If we put ourselves in the place of the Israelites heading to the Land of Israel, the trek described in Bemidbar seems rather tortuous. There we read about a relatively straightforward and short journey that turns into a circuitous journey of forty years.
Though this is the way most readers will understand the story, it is not without room for further thought. What I mean is that one should not automatically conclude that the longer path was the wrong path. In fact, I think hindsight would show just the opposite; that it was actually the right path, if certainly not the easiest one. I will explain, but let’s first look at a story that may shed some light on this.
In Eruvin 53b, we find R. Yehoshua ben Chananyah recounting an enigmatic story in which he asks a certain child for directions. The child tells him that there is a short long path and a long short path. Understanding the first choice to be the better one, R. Yehoshua makes his way down the first path, only to find his destination blocked by orchards and gardens. Rather than trying to make his way around them, he goes back to ask the child whether he had, in fact, not called the way short. The child responds by saying, “True, but I also told you it was long!” Rather than getting angry, R. Yehoshua surprises the reader by praising the boy and calling him exceedingly wise.
There are many questions about this interchange. One question that seems obvious is why the child did not immediately recommend the second path that R. Yehoshua ultimately chose. When Google Maps gives us such a choice without recommending the better path, we hardly consider it great wisdom!
Perhaps the wisdom, however, is in the understanding that there is no such thing as a universally better path. Taking a longer road can be better if it is more scenic or if it leads us to something along the way that enriches us. What is true of length is actually true of any hardship. As the American writer, Henry David Thoreau is credited with saying, “The only people who ever get anyplace interesting are the people who get lost!“
There is indeed wisdom in understanding that a journey is not only about getting from point A to point B. Perhaps the child’s wisdom then was in knowing that he could not really recommend the better path, since there was no such thing – at least not based on R. Yehoshua’s question, which was simply, “Which way should I go?”
To take this one step further, it is possible that even if R. Yehoshua himself had known the exact topography of each path, he still could not have definitely known which would be the better path. Awareness of this limitation is an uncommon wisdom, and perhaps why R. Yehoshua praised the boy so highly. That wisdom begins with knowing that the right path is not only determined by getting somewhere as fast as possible (though it is certainly a legitimate factor). Unfortunately, this is something too frequently forgotten by adults.
This is not to say that there is no such thing as a wrong turn. Though we can even learn from a mistaken path, we have good reason to want to avoid it. The problem with wrong turns is that we are rarely able to truly know that it was a mistake until after the fact.

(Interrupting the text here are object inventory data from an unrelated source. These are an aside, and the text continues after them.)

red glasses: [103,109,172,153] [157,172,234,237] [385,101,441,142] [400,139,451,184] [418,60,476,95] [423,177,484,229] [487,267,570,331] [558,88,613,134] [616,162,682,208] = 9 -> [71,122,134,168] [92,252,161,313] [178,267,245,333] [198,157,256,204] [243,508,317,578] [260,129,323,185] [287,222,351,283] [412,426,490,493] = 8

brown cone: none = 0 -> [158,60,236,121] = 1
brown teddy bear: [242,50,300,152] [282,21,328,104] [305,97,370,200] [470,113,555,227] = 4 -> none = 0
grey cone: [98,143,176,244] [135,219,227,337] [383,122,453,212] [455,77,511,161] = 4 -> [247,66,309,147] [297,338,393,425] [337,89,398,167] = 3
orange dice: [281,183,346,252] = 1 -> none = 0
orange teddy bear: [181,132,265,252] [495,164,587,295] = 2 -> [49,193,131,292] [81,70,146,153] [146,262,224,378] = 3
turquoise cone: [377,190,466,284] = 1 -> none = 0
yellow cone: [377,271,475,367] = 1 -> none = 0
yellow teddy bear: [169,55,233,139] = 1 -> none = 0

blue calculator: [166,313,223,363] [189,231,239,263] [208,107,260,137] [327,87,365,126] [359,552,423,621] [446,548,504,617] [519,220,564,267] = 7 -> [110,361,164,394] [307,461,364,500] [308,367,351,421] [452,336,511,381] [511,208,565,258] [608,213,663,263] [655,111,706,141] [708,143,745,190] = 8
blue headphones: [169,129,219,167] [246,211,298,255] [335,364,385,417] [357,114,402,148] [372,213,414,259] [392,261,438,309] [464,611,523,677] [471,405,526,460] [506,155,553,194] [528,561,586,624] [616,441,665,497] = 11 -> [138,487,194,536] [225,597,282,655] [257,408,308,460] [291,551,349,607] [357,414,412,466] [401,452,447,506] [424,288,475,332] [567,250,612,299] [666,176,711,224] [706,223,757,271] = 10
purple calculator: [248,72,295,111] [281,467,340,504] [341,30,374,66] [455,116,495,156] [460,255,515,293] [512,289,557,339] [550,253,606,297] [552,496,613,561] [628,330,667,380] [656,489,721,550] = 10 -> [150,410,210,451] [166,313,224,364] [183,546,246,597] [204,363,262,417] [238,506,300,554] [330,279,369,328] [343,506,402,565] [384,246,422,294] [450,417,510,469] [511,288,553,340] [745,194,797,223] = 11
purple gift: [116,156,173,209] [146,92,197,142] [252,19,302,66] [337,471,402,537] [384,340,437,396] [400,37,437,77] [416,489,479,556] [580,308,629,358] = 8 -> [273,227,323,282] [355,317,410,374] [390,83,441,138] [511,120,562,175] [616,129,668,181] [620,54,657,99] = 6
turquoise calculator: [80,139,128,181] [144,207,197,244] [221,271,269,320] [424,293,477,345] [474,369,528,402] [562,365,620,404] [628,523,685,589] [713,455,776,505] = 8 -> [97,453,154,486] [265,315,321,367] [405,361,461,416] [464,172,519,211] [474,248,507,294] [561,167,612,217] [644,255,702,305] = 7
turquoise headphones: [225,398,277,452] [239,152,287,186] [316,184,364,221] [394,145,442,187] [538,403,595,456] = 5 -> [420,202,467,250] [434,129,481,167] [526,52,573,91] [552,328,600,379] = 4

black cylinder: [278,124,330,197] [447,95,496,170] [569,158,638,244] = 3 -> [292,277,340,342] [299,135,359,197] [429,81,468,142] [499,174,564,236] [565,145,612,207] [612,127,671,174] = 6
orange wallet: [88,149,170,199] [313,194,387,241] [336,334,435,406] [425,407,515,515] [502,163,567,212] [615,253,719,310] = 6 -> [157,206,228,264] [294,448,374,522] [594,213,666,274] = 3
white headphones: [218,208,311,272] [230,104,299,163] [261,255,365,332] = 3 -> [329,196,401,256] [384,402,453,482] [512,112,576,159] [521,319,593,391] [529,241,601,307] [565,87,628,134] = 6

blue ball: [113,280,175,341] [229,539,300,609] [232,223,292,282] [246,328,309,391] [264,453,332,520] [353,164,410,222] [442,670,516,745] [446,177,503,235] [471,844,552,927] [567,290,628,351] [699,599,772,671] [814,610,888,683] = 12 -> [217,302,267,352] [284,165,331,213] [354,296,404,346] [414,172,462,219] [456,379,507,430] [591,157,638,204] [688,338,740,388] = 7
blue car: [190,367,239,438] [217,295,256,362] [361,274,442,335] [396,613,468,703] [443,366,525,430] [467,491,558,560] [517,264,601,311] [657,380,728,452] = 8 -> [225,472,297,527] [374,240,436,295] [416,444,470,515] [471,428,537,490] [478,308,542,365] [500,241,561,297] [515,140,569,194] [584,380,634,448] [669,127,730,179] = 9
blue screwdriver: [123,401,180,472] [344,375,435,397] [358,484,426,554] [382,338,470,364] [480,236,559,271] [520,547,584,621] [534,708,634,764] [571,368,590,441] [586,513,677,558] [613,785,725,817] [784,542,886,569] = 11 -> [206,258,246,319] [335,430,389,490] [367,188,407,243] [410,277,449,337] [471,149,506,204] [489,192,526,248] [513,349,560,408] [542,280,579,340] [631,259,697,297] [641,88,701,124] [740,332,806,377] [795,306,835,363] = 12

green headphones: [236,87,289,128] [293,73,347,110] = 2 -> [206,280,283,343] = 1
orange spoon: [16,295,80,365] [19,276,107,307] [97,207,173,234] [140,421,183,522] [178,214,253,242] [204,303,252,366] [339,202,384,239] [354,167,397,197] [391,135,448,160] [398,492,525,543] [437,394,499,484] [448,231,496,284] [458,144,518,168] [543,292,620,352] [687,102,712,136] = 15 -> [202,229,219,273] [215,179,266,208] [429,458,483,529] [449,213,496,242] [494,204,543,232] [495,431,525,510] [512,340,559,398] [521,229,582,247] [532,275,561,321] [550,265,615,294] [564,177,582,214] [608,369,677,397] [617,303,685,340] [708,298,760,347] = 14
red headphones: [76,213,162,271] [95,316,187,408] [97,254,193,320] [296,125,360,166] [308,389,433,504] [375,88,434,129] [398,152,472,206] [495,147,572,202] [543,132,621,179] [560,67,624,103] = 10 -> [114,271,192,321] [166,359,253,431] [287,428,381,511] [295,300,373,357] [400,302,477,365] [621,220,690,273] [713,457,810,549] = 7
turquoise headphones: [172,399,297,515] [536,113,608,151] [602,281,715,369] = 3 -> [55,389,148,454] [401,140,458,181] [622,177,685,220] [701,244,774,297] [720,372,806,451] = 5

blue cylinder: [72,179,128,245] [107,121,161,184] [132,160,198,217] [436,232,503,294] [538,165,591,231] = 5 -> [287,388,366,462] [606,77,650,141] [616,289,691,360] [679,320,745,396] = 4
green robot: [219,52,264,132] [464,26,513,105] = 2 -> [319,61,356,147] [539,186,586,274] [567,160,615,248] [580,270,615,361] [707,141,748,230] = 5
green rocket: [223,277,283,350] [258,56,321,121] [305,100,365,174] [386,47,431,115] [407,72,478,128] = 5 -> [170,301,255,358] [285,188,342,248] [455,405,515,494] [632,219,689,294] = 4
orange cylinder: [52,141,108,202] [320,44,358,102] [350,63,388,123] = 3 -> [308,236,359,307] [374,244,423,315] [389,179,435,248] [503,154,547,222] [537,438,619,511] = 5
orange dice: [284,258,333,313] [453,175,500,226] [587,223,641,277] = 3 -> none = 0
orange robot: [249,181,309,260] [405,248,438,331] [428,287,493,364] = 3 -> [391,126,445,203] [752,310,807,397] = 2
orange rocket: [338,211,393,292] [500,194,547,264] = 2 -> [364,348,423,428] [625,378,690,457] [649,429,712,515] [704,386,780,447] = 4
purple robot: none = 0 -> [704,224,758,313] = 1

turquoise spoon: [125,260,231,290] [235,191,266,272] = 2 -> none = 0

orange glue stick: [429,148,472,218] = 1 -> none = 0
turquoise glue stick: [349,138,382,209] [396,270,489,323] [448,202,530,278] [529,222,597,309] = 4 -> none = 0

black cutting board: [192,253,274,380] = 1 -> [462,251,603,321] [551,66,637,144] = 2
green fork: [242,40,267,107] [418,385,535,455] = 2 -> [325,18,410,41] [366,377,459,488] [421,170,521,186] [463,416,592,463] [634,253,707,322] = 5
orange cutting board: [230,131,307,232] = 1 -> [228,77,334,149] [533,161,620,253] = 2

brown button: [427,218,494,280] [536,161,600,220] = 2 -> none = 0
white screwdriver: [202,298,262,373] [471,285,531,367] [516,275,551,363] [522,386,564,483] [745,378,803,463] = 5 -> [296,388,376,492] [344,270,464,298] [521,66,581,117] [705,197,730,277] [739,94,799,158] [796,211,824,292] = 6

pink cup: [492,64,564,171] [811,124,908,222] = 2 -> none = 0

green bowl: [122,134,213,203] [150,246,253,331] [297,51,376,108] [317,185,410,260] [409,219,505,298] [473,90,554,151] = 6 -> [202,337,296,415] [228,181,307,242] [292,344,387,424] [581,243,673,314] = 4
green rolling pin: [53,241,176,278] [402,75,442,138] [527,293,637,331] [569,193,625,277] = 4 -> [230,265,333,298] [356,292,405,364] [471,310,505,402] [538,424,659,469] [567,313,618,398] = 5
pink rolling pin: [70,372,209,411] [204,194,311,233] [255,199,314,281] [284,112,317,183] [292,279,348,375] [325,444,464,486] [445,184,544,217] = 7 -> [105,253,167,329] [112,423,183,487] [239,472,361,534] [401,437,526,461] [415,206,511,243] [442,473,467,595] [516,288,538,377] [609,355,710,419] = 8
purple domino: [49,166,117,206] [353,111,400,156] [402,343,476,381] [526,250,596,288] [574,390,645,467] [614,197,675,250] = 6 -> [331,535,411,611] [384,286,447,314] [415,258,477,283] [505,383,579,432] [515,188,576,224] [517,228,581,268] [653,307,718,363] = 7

Getting back to the forty years in the wilderness, because the length of the journey is presented as a punishment for the sin of the spies, we can easily miss that the Jews were not really ready to enter the Land of Israel and set up their own state so shortly after leaving slavery in Egypt. Moreover, it is not just the extra time that enriched – and thereby prepared – them for the next chapter in their lives. It is also the various experiences that would never have happened had they taken the shorter, more direct road.
Something to remember as make our own journey through life.